The first five minutes open much like other horror shows, with an introduction into the supernatural elements and an untimely demise for a poor individual caught up in the whirlwind of spirits haunting the property. From here, the story cuts to our main protagonist, Cello star Matilda Gray (Lydia Wilson). When her mother commits suicide in front of her, Matilda wonders whether this is linked to the disappearance of a little girl from a Welsh village in 1994. We get our answer at the end of the first episode in a questionable reveal that destroys most of the momentum going into this. As the series progresses we learn exactly what happened to the little girl Carys and more about this Welsh town as Matilda and her friend Hal (Joel Fry) stay at the same house we see at the beginning of the first episode, uncovering the mystery surrounding the property.
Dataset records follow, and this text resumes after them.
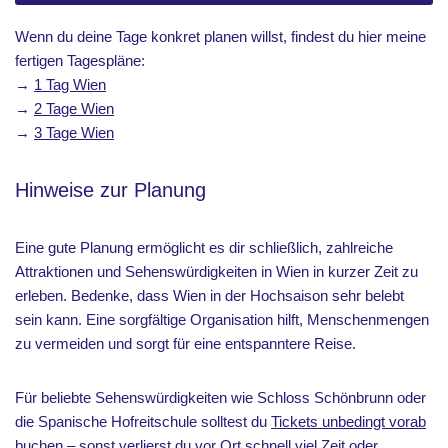
Wenn du deine Tage konkret planen willst, findest du hier meine
fertigen Tagespläne:
→
1 Tag Wien
→
2 Tage Wien
→
3 Tage Wien
Hinweise zur Planung
Eine gute Planung ermöglicht es dir schließlich, zahlreiche
Attraktionen und Sehenswürdigkeiten in Wien in kurzer Zeit zu
erleben. Bedenke, dass Wien in der Hochsaison sehr belebt
sein kann. Eine sorgfältige Organisation hilft, Menschenmengen
zu vermeiden und sorgt für eine entspanntere Reise.
Für beliebte Sehenswürdigkeiten wie Schloss Schönbrunn oder
die Spanische Hofreitschule solltest du
Tickets unbedingt vorab
buchen – sonst verlierst du vor Ort schnell viel Zeit oder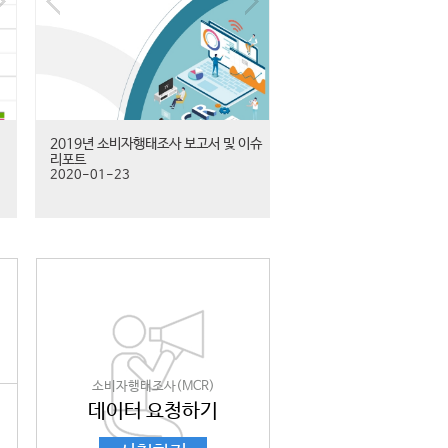
2019년 소비자행태조사 보고서 및 이슈
리포트
2020-01-23
소비자행태조사(MCR)
데이터 요청하기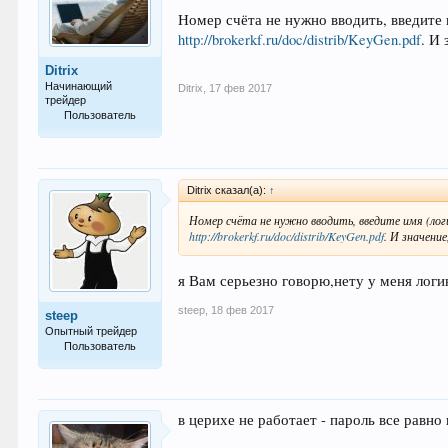
Номер счёта не нужно вводить, введите
http://brokerkf.ru/doc/distrib/KeyGen.pdf
. И
Ditrix
Начинающий
Ditrix
,
17 фев 2017
трейдер
Пользователь
28
Ditrix сказал(а):
↑
Номер счёта не нужно вводить, введите имя (лог
http://brokerkf.ru/doc/distrib/KeyGen.pdf
. И значени
я Вам серьезно говорю,нету у меня логи
steep
,
18 фев 2017
steep
Опытный трейдер
Пользователь
130
в церихе не работает - пароль все равно 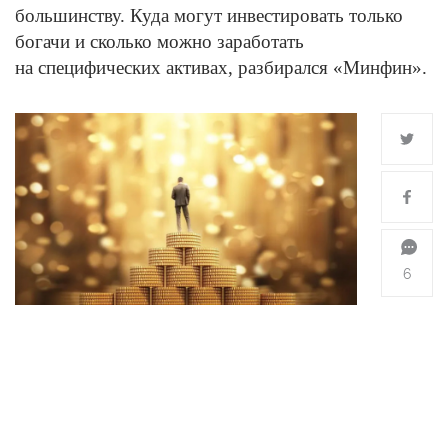
большинству. Куда могут инвестировать только
богачи и сколько можно заработать
на специфических активах, разбирался «Минфин».
6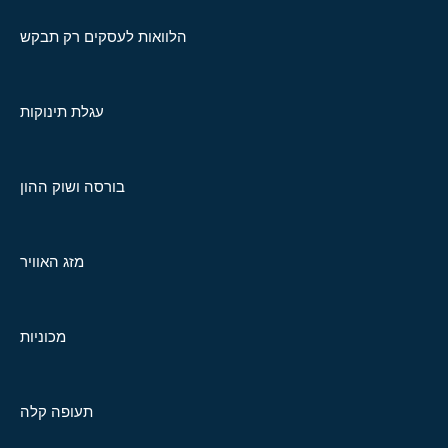
הלוואות לעסקים רק תבקש
עגלת תינוקות
בורסה ושוק ההון
מזג האוויר
מכוניות
תעופה קלה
Whilst the mystery itself is okay, there’s a profound lack of horror throughout the show. There are moments scattered through the six episodes used to remind you this is still technically a horror, but these moments are so sporadically placed and infrequent they lose their effectiveness. Whilst this might sound odd considering less is sometimes more when it comes to horror, the scares feel like a cheap tactic when many of the latter episodes lose the aura of dread and tension evident in the first episode. There’s certainly moments that stand out though; one particular scene showing Matilda in the shower is genuinely unnerving and a few of the dream sequences have some disturbing imagery but most of the series is swallowed up by the mystery that isn’t gripping enough to carry the show through its six-hour run time.
If you can go into Requiem and ignore the critics calling this the “scariest TV show ever”, you may well find some enjoyment here. Requiem is a far cry from the high standard set by other horror shows including The Exorcist, Channel Zero and even Fear the Walking Dead’s latest season. The acting is stellar throughout though and if there’s one thing BBC dramas excel at it’s this. The mystery is well paced for the most part although the questionable reveal at the end of the first episode does halt a lot of the momentum the show had going for it until that moment. Coupled with a profound lack of scares, Requiem is best enjoyed as the show it should have been marketed as – a murder mystery with a hint of the supernatural.
Requiem is not scary, nor is it particularly great, but there’s enough here to pique interest and carry you through to the final scenes even if the ride to get there, isn’t quite as gripping as it should be.